What is expected:
Give the number of lines below that contain the word "evenodd", and nothing else.

Collected data entries:

□ □ □

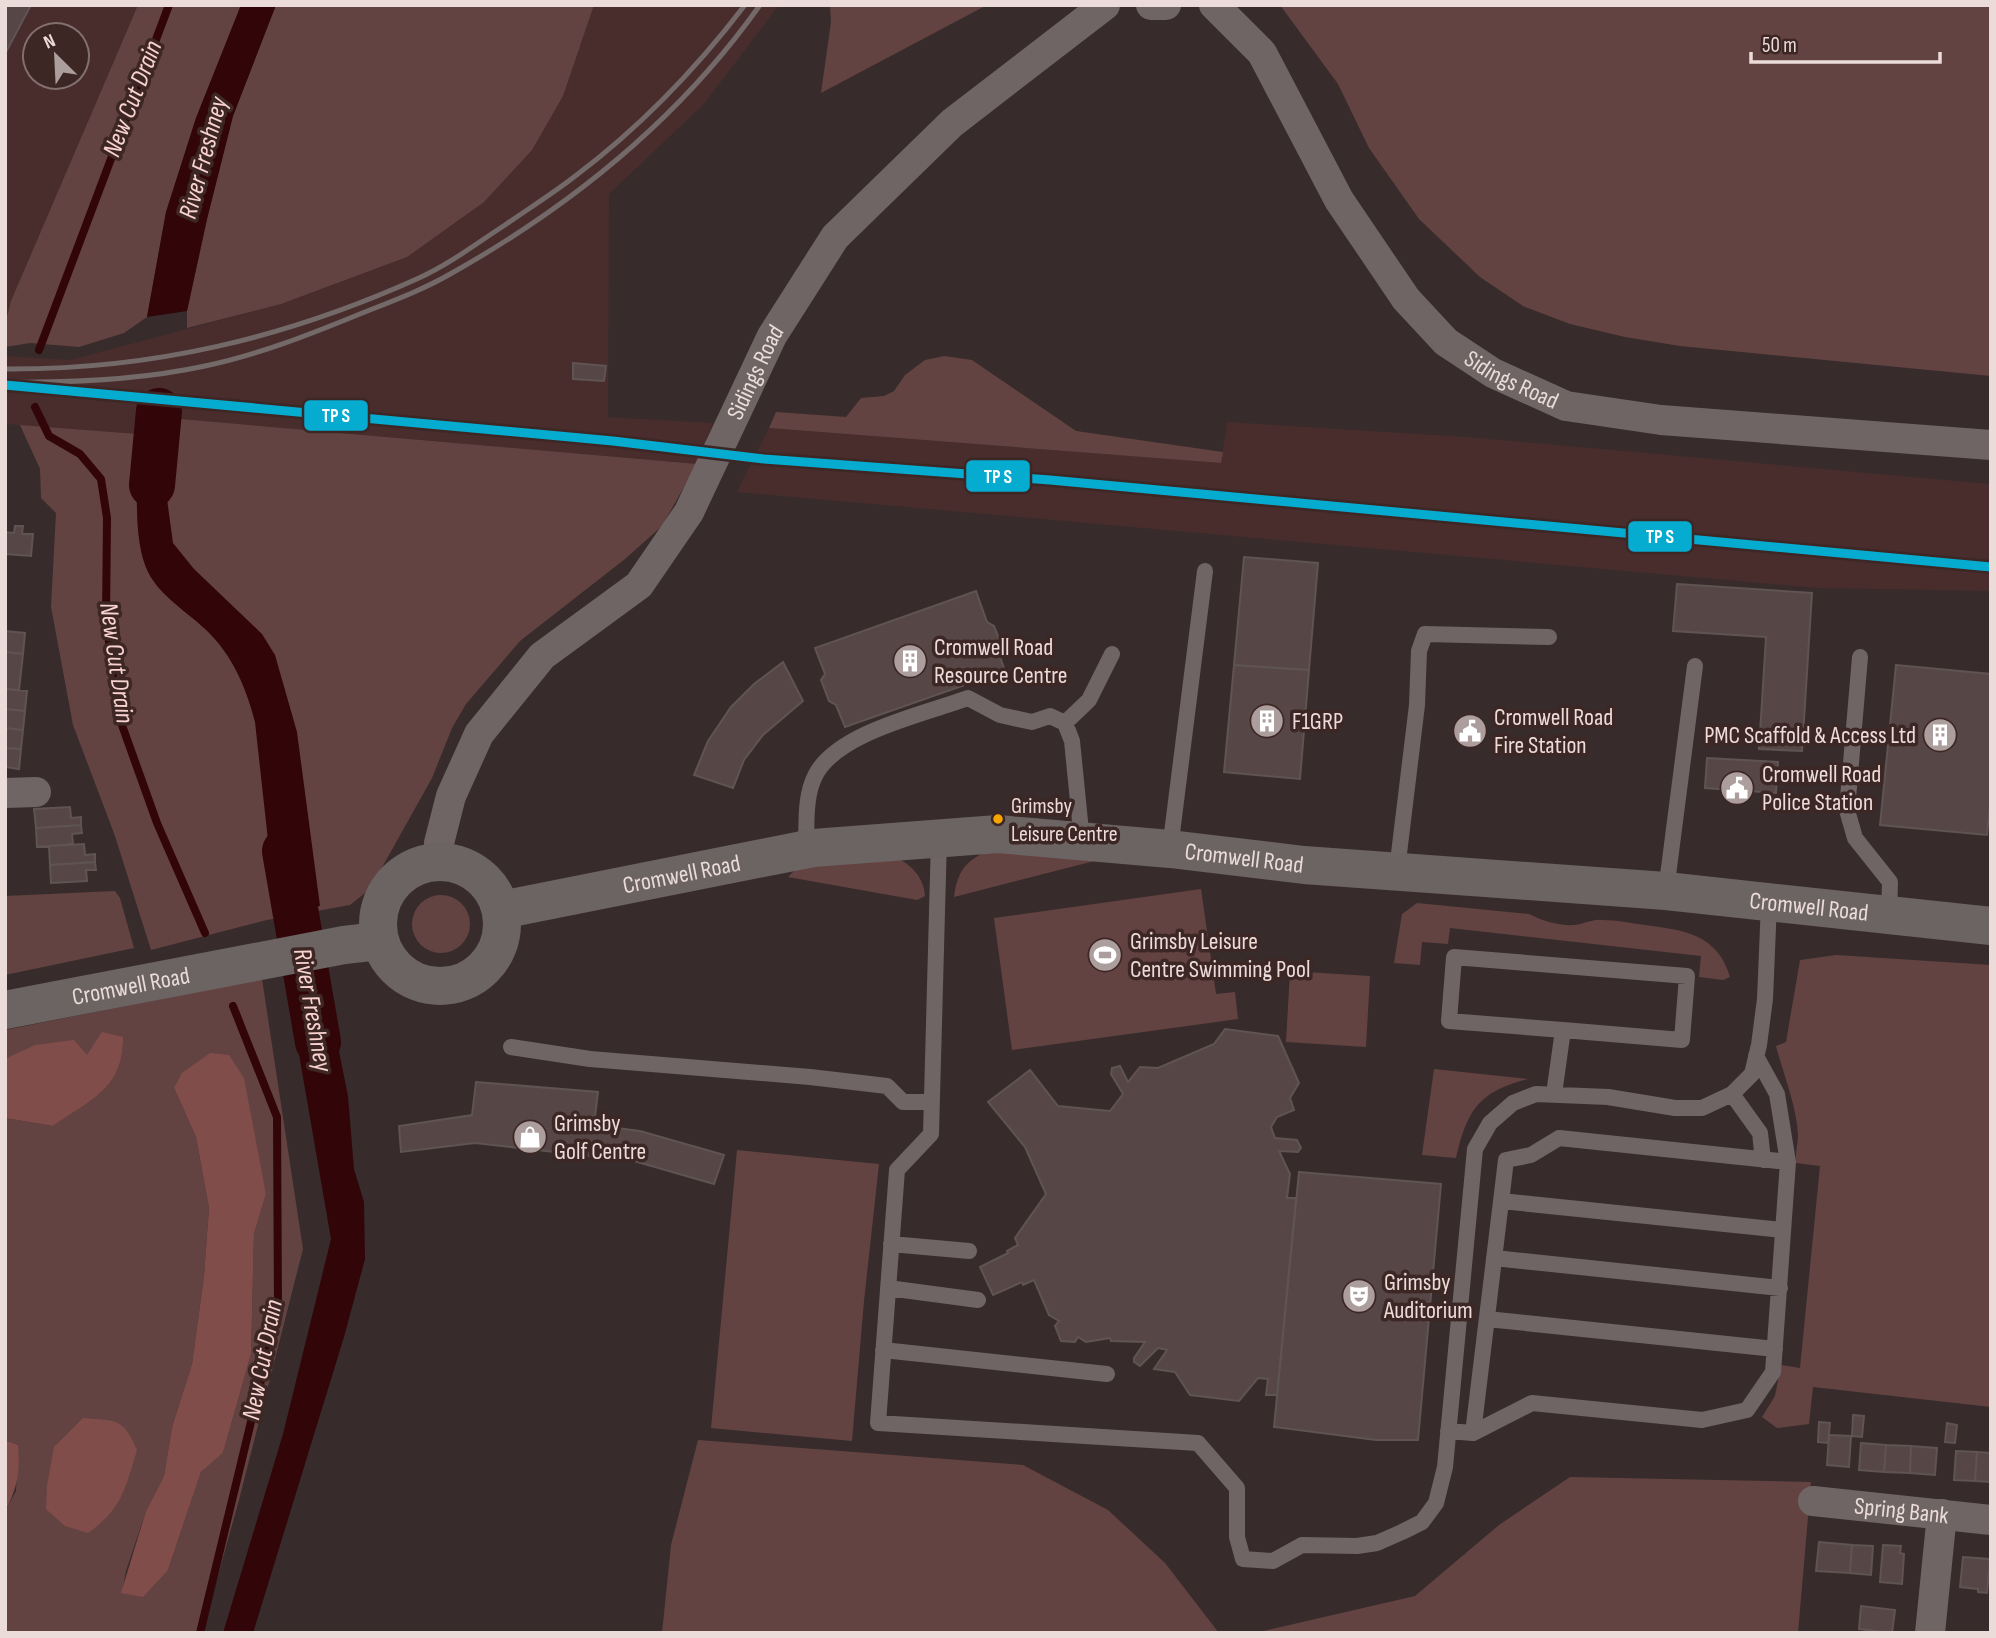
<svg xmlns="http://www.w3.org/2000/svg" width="1996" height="1638" viewBox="0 0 1996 1638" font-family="'Sofia Sans Condensed',sans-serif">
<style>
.built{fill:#482d2c;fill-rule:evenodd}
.green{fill:#634341;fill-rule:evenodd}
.forest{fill:#804d4a}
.water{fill:#320508}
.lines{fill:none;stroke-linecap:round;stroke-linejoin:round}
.stream{stroke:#320508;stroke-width:8}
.river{stroke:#320508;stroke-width:46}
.building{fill:#564746;stroke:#5f5453;stroke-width:2}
.lane{stroke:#6f6565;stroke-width:16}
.street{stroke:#6f6565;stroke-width:30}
.secondary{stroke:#6c6462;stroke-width:38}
.rail{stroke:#736968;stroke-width:5}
.rail-1-casing{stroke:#3d2725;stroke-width:14}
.rail-1{stroke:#06acd0;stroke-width:9}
.bus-dot{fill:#f7a600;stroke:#3d2725;stroke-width:2.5}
.labels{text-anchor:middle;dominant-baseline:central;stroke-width:7;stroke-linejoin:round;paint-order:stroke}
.bus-label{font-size:22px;fill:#ebdcda;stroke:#3d2725;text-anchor:start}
.street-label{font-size:24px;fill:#ebdcda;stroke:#3d2725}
.poi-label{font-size:24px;fill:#ebdcda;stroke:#3d2725;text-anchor:start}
.water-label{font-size:26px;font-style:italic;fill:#f9d3d0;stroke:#3d2725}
.line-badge{stroke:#3d2725;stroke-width:2.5}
.badge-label{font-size:19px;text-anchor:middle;font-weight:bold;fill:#fff}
</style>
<rect width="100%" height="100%" fill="#372c2b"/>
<path class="built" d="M 5,5 L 138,5 L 11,301 L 5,324 ZM 35,35 L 77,35 L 77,77 L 35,77 Z
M 594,5 L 779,5 L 704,104 L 609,194 L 608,417 L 713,423 L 697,464 L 180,419 L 140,417 L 139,434 L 5,424 L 5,356 L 70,360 L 278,305 L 407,257 L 563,96 Z
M 1227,422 L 1467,437 L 1991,484 L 1991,591 L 1818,588 L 737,492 L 769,428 L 1221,463 Z"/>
<path class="green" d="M 138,5 L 241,5 L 196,118 L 166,212 L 147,317 L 124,333 L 79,347 L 30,343 L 5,347 L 5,324 L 11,301 Z
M 276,5 L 594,5 L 563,96 L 532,150 L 484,202 L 407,257 L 281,304 L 187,328 L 187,311 L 207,219 L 233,116 Z
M 830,5 L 987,5 L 821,93 L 831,22 Z
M 1280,5 L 1991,5 L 1991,376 L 1680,346 L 1625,337 L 1570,324 L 1523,306 L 1480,277 L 1419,219 L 1369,148 L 1338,84 Z
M 944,356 L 972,360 L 1076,431 L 1223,452 L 1221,463 L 769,428 L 776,412 L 846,417 L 861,398 L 884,396 L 894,391 L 905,375 L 925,360 Z
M 140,417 L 180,419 L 697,464 L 662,526 L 625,559 L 520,641 L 466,704 L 452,728 L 432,778 L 370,889 L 350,905 L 267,920 L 151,950 L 115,836 L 73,725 L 51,607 L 56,513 L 41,498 L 40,469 L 20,425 L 138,434 Z
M 991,849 L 1118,855 L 954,897 C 958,869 966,861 991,849 Z
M 896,857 C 911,865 924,877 925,896 L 917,900 L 788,877 L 797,868 Z
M 1201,889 L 1216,994 L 1235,992 L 1238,1019 L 1012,1050 L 994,918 Z
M 115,891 L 120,898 L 134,948 L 5,975 L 5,896 Z
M412 924a29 29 0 1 1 58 0a29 29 0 1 1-58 0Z
M 1417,903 L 1529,914 C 1543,921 1558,926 1575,925 C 1584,924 1593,919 1602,920 C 1616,920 1630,923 1645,925 C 1683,930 1718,934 1730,977 L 1723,980 L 1699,977 L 1701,956 L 1450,928 L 1448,944 L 1422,942 L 1420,965 L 1394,963 L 1402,914 Z
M 1836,955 L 1991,965 L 1991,1407 L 1813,1387 L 1809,1424 L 1777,1428 L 1762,1417 L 1775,1396 L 1781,1365 L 1800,1368 L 1820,1166 L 1796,1163 C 1795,1153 1798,1144 1798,1135 C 1797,1107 1783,1073 1776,1046 L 1786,1042 L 1800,960 Z
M 1290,971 L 1370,976 L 1366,1047 L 1286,1042 Z
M 262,979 L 303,1249 L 239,1500 L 202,1633 L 5,1633 L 5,1511 L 16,1491 L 18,1445 L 5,1440 L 5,1118 L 53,1126 C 90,1100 124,1089 123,1037 L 87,1055 L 5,1059 L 5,1030 ZM 174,1088 L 248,1111 L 266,1194 L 254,1234 L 251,1354 L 223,1453 L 201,1472 L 168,1570 L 122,1593 L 126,1571 L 146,1511 L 164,1476 L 172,1427 L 192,1364 L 204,1276 L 209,1208 L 196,1137 Z
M 1434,1069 L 1528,1079 C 1479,1091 1467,1110 1456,1158 L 1422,1155 Z
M 737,1150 L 879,1164 L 864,1301 L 852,1441 L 711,1428 Z
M 698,1440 L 1023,1465 L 1108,1510 L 1165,1563 L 1219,1633 L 662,1633 L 671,1545 Z
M 1570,1477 L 1811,1482 L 1798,1633 L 1255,1633 L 1415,1596 L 1499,1525 Z"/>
<path class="forest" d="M 102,1032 L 123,1037 C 124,1089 90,1100 53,1126 L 5,1118 L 5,1059 L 35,1045 L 74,1040 L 87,1055 Z
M 210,1053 L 229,1055 L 244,1078 L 266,1194 L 254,1234 L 251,1354 L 223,1453 L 201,1472 L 168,1570 L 143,1597 L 121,1593 L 146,1511 L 164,1476 L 172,1427 L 192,1364 L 204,1276 L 209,1208 L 196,1137 L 174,1088 L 182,1073 Z
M 83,1418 C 116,1421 123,1417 137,1450 C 125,1489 122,1509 88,1533 L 65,1526 L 46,1509 L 47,1486 L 54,1447 Z
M 5,1440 L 18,1445 C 20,1472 18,1487 5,1511 Z"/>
<path class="water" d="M 241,5 L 276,5 L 233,116 L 207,219 L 187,311 L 147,317 L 166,212 L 196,118 Z
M 140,423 L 179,425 L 167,499 L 173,543 L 194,569 L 262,634 L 275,655 L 297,732 L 320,906 L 276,913 L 255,722 C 246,687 232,654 205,629 C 186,611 160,596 148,572 C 130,535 139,465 140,423 Z
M 324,977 L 348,1096 L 354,1169 L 364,1202 L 365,1259 L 344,1337 L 253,1633 L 223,1633 L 283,1434 L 331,1239 L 291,1008 L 286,987 Z"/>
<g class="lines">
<path class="stream" d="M 39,350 L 169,5
M 35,407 L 49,436 L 80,454 L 101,479 L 107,518 L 106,618 L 118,714 L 157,823 L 205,933
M 200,1633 L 278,1310 L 277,1117 L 233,1006"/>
<path class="river" d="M 152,485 L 159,411
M 285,851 L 318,1042"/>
</g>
<path class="building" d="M 5,5 L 31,5 L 5,54 Z
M 573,363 L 606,366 L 604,381 L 573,379 Z
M 15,526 L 23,526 L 22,534 L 33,534 L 31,556 L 5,554 L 5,532 L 14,533 Z
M 1244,557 L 1318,563 L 1309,670 L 1234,665 Z
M 1677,584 L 1812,593 L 1802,751 L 1759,749 L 1766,637 L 1673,631 Z
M 976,591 L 987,622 L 994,626 L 1001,644 L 998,651 L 1005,671 L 845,727 L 836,705 L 829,701 L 821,680 L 825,674 L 815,648 Z
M 5,631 L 25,633 L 23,654 L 5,652 Z
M 5,652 L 23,654 L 19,690 L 5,689 Z
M 783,662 L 803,701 L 763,735 L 744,760 L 733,788 L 694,775 L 708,741 L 731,707 L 754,684 Z
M 1234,665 L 1309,670 L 1300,779 L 1224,772 Z
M 1896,665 L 1991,674 L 1991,796 L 1987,835 L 1880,825 Z
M 5,689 L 27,691 L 25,711 L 5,709 Z
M 5,709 L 25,711 L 23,730 L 5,728 Z
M 5,728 L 23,730 L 21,749 L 5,748 Z
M 5,748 L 21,749 L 19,769 L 5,767 Z
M 1707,758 L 1778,762 L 1776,793 L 1705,788 Z
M 70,807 L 71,818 L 81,817 L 81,825 L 36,828 L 34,809 Z
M 81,825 L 82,833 L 72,834 L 73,844 L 37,847 L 36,828 Z
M 84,844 L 85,855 L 95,854 L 95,862 L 50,865 L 49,846 Z
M 95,862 L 96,870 L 86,870 L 87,881 L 51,883 L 50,865 Z
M 1225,1029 L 1278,1036 L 1299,1083 L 1290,1098 L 1294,1110 L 1277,1117 L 1271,1127 L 1275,1138 L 1297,1140 L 1301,1148 L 1298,1152 L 1279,1151 L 1290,1174 L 1287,1198 L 1296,1198 L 1277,1395 L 1266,1395 L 1268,1379 L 1258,1378 L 1239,1401 L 1190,1395 L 1175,1372 L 1154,1369 L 1167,1350 L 1158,1348 L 1140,1366 L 1134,1362 L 1134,1358 L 1145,1342 L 1111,1341 L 1110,1338 L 1086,1342 L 1078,1337 L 1075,1342 L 1061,1341 L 1055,1326 L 1059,1321 L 1049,1315 L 1034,1280 L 1023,1285 L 1022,1282 L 993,1295 L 980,1267 L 1008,1253 L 1007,1251 L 1018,1245 L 1015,1238 L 1046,1194 L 1025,1147 L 988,1102 L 1030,1070 L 1058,1106 L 1110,1111 L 1123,1094 L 1111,1074 L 1112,1068 L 1120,1066 L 1128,1082 L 1140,1067 L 1158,1068 L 1214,1044 Z
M 476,1082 L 598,1092 L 594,1125 L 640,1131 L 724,1155 L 714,1184 L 634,1161 L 475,1143 L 401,1152 L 399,1126 L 472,1115 Z
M 1299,1172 L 1441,1184 L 1418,1440 L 1376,1440 L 1274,1427 Z
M 1853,1415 L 1864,1416 L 1862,1437 L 1852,1436 Z
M 1819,1422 L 1830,1423 L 1828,1443 L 1818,1442 Z
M 1947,1423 L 1957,1425 L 1955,1443 L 1945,1442 Z
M 1829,1435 L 1851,1436 L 1849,1467 L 1827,1465 Z
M 1861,1443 L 1886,1445 L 1884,1472 L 1859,1470 Z
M 1886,1445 L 1911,1446 L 1910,1473 L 1884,1472 Z
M 1911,1446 L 1937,1448 L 1935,1475 L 1910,1473 Z
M 1956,1451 L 1977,1452 L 1975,1481 L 1954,1480 Z
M 1977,1452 L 1991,1453 L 1991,1482 L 1975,1481 Z
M 1819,1542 L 1852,1545 L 1850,1573 L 1816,1571 Z
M 1852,1545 L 1873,1546 L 1871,1575 L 1850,1573 Z
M 1883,1545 L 1901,1546 L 1900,1553 L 1904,1554 L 1902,1584 L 1880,1582 Z
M 1963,1557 L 1990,1559 L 1987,1593 L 1978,1592 L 1978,1589 L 1960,1587 Z
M 1861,1606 L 1895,1610 L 1892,1633 L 1859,1629 Z"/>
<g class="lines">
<path class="lane" d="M 1860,657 L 1847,810 L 1855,838 L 1890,882 L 1889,914
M 1065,723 L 1089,700 L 1112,654
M 939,838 L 931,1134 L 897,1170 L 878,1423 L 1198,1443 L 1237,1488 L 1237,1537 L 1243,1559 L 1273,1561 L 1302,1545 L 1357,1546 L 1377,1543 L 1402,1532 L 1422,1522 L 1436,1503 L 1445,1467 L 1475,1149 L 1490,1123 L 1513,1103 L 1536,1094 L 1608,1097 L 1675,1108 L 1702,1108 L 1732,1094 L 1752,1074 L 1759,1045 L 1765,999 L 1769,903
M 806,849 C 807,825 804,796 816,774 C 839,732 924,714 968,698 L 1000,715 L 1032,722 L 1050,716 L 1065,723 L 1072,741 L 1082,841
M 1170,849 L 1205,571
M 1397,870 L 1417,705 L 1419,651 L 1425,634 L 1549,637
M 1666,891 L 1695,666
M 511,1047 L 590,1059 L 810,1077 L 887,1086 L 903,1102 L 931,1102
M 1554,1094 L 1563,1030 L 1449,1021 L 1454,957 L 1687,976 L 1682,1040 L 1563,1030
M 1732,1094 L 1760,1133 L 1763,1160
M 1501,1201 L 1783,1230
M 891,1244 L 969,1251
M 1494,1258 L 1780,1288
M 888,1288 L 978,1300
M 1487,1319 L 1775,1349
M 883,1350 L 1107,1374
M 1448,1431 L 1473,1433 L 1532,1403 L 1702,1420 L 1747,1410 L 1773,1372 L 1788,1162 L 1777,1094 L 1756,1056
M 1473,1433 L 1506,1160 L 1531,1155 L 1559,1138 L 1788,1162"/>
<g class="street">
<path d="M 1151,5 L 1166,5"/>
<path id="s1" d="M 1214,5 L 1262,53 L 1339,200 L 1406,299 L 1446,342 L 1493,373 L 1566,406 L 1661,420 L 1991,445"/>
<path d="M 5,793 L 36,792"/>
<path id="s2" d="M 439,861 L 439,843 L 451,796 L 479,734 L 542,656 L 639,585 L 689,512 L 772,336 L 835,237 L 952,123 L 1105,5"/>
<path id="s3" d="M 1813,1501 L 1991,1520"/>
<path d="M 1930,1633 L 1942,1514"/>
</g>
<g class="secondary">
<circle cx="440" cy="924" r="62"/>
<path id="s4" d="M 501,910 L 813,848 L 998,834 L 1170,849 L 1304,865 L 1666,891 L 1991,926"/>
<path id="s5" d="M 5,1010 L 344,945 L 379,941"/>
</g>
<path class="rail" d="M 5,369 C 152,370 286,338 419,278 C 450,264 477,243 505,225 C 528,209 552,194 574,177 C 638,129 696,69 745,5
M 5,382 C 72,383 140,380 205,366 C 257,355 306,336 355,316 C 387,303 421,291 452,273 C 571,206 680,118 760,5"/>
<g class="rail-1-casing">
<path id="rail-1" d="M 5,385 L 613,441 L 764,459 L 1050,480 L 1991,567"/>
</g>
<use href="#rail-1" class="rail-1"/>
</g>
<defs>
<g id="building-disc" transform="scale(1.75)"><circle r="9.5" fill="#ac9e9d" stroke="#3d2725"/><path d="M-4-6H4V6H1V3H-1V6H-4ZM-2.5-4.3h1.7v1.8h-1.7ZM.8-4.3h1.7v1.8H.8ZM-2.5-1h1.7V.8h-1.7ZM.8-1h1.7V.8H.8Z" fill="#fff"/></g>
<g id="civic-disc" transform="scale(1.75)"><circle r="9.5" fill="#ac9e9d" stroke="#3d2725"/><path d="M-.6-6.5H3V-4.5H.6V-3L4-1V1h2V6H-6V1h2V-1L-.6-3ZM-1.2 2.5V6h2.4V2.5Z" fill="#fff"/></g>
<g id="stadium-disc" transform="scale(1.75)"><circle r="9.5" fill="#ac9e9d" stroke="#3d2725"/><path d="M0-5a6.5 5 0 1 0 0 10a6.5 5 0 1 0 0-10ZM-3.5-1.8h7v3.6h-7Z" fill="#fff"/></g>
<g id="shop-disc" transform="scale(1.75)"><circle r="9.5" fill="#ac9e9d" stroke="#3d2725"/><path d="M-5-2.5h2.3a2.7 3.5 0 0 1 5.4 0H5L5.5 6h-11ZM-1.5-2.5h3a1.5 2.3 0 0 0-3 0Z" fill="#fff"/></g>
<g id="theatre-disc" transform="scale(1.75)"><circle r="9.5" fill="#ac9e9d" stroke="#3d2725"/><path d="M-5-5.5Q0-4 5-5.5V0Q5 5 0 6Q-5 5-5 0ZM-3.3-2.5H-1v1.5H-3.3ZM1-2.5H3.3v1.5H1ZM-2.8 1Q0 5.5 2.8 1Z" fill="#fff"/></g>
</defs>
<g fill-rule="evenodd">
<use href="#building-disc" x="910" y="661"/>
<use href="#building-disc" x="1267" y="721"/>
<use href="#civic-disc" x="1470" y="731"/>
<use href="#building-disc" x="1940" y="735"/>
<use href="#civic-disc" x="1737" y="788"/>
<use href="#stadium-disc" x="1105" y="955"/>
<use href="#shop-disc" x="530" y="1137"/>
<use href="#theatre-disc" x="1359" y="1296"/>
</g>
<circle class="bus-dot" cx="998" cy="819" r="6"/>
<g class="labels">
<g class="bus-label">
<text x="1011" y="806">Grimsby<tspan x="1011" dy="28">Leisure Centre</tspan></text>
</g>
<g class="street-label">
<text stroke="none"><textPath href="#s2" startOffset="598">Sidings Road</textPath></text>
<text stroke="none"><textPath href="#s1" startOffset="488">Sidings Road</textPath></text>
<text stroke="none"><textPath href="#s4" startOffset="751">Cromwell Road</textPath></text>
<text stroke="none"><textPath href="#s4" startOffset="184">Cromwell Road</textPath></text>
<text stroke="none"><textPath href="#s4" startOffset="1318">Cromwell Road</textPath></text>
<text stroke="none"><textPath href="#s5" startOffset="128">Cromwell Road</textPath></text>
<text stroke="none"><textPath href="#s3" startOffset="89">Spring Bank</textPath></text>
</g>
<g class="poi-label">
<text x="934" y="647">Cromwell Road<tspan x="934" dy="28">Resource Centre</tspan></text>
<text x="1494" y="717">Cromwell Road<tspan x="1494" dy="28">Fire Station</tspan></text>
<text x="1292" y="721">F1GRP</text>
<text x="1916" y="735" text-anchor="end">PMC Scaffold &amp; Access Ltd</text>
<text x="1762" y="774">Cromwell Road<tspan x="1762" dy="28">Police Station</tspan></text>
<text x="1130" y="941">Grimsby Leisure<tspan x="1130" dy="28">Centre Swimming Pool</tspan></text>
<text x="554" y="1123">Grimsby<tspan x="554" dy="28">Golf Centre</tspan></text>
<text x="1384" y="1282">Grimsby<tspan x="1384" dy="28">Auditorium</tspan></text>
</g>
<g class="water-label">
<text transform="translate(133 99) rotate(-69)">New Cut Drain</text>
<text transform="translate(204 158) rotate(-75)">River Freshney</text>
<text transform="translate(116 663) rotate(82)">New Cut Drain</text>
<text transform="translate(312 1010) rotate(80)">River Freshney</text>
<text transform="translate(263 1360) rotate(-79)">New Cut Drain</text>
</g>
</g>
<g class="line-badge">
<rect x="303" y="399" width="66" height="33" rx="7" fill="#06acd0"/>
<rect x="965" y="459" width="66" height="34" rx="7" fill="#06acd0"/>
<rect x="1627" y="520" width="66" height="33" rx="7" fill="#06acd0"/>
</g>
<g class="badge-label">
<text x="336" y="422">TP S</text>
<text x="998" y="483">TP S</text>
<text x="1660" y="543">TP S</text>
</g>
<rect width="1996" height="1638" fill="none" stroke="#ebdcda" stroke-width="14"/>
<g transform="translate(56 56) rotate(336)"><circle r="33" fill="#3d2725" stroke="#836f6d" stroke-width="2"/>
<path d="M0-5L12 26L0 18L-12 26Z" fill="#ac9e9d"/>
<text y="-10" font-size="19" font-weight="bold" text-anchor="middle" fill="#ebdcda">N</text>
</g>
<path d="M1751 52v10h189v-10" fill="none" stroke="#ebdcda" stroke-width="3.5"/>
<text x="1762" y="52" font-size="21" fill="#ebdcda" stroke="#3d2725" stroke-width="5" paint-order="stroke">50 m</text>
</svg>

□ □ □

Your solution:
3